WHAT: Recent studies have shown that HIV causes a vigorous and prolonged immune response that eventually leads to the exhaustion of key immune system cells--CD4+ and CD8+ T-cells--that target HIV. These tired cells become less and less able to fight the virus, and the cells' fatigue contributes to the inability of an HIV-infected person's immune system to clear the virus from the body.
Now, researchers at the National Institute of Allergy and Infectious Diseases (NIAID), part of the National Institutes of Health, have shown that a similar type of exhaustion strikes another important brigade of immune system soldiers: the B cells that make virus-fighting proteins called antibodies.

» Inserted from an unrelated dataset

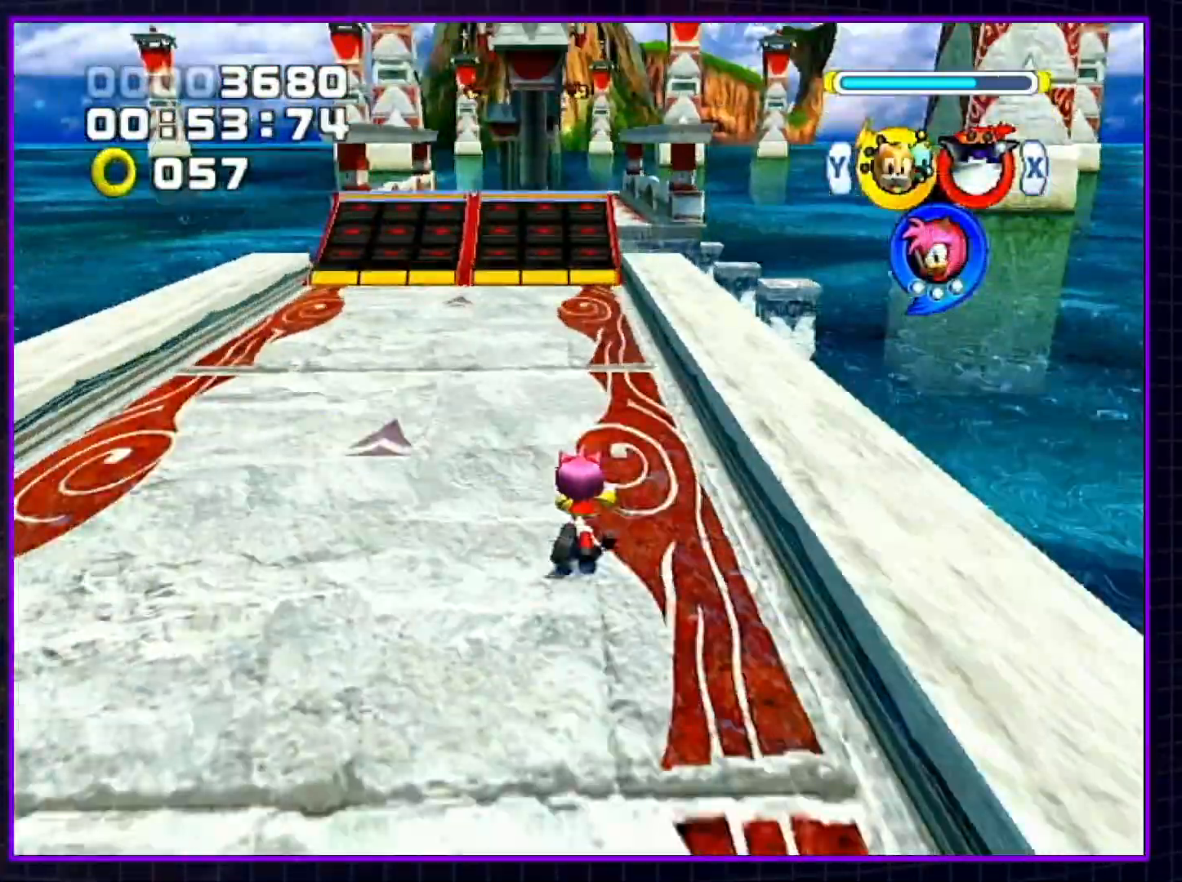
{"buttons": [], "left_stick": "up", "right_stick": "center", "events": []}
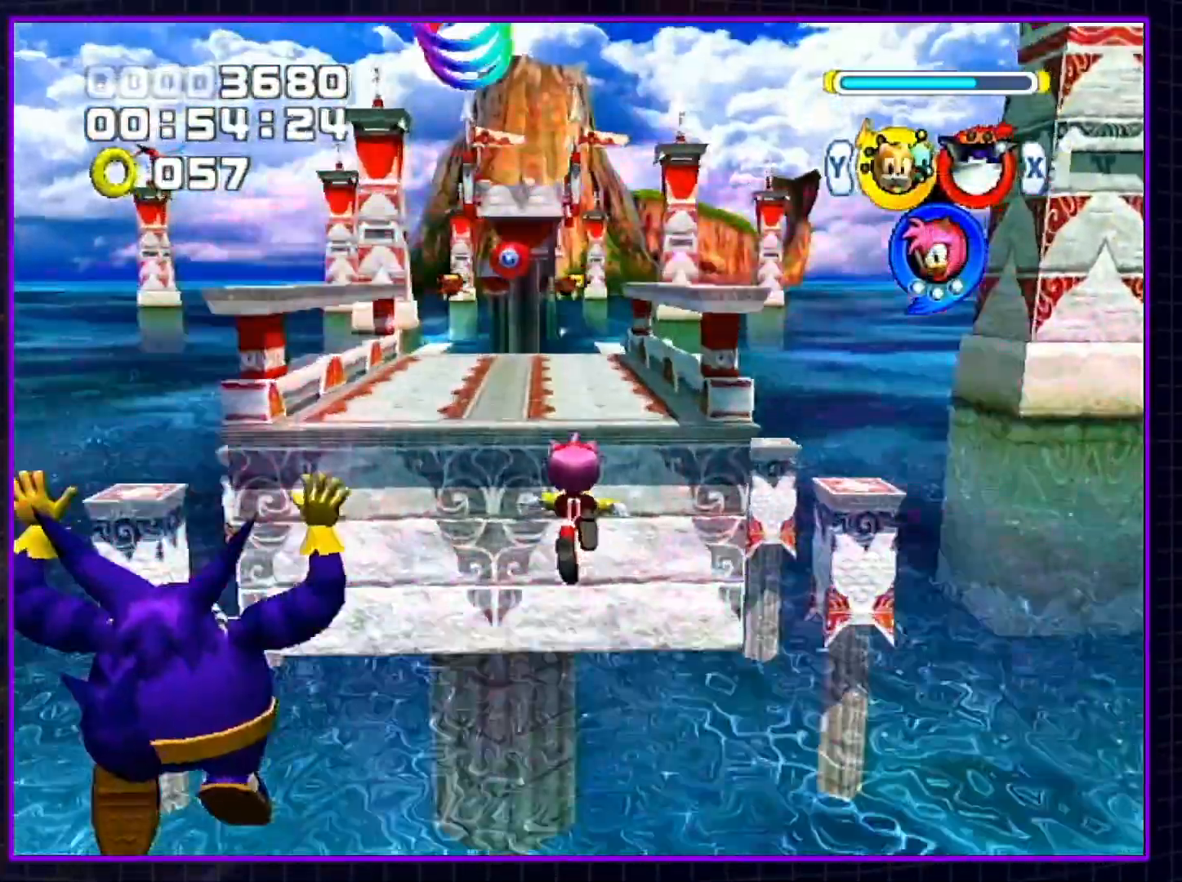
{"buttons": [], "left_stick": "up", "right_stick": "center", "events": []}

In most HIV-infected individuals not receiving antiretroviral therapy, the virus replicates continuously, causing systemic disturbances that include changes in certain subsets of B cells that circulate in the blood. One of these subsets, known as "tissue-like memory B cells," is abundant in HIV-infected individuals who do not control their viral burden. These particular cells show signs of premature exhaustion and a reduced ability to make the high-quality antibodies needed to fight HIV.
As with studies of exhausted CD4+ and CD8+ T cells, these new findings related to exhausted B cells help illuminate the complex immune system damage caused by HIV, and the challenges to rebuilding or bolstering an HIV-infected person's immune system.
NIAID's HIV vaccine research program aims to increase the understanding of B cells to help inform the development of an effective vaccine, and this study contributes to this effort. The authors note that the design of a therapeutic vaccine designed to slow HIV disease progression will need to overcome or circumvent the challenge posed by the inability of certain exhausted B cells to make high-quality antibodies.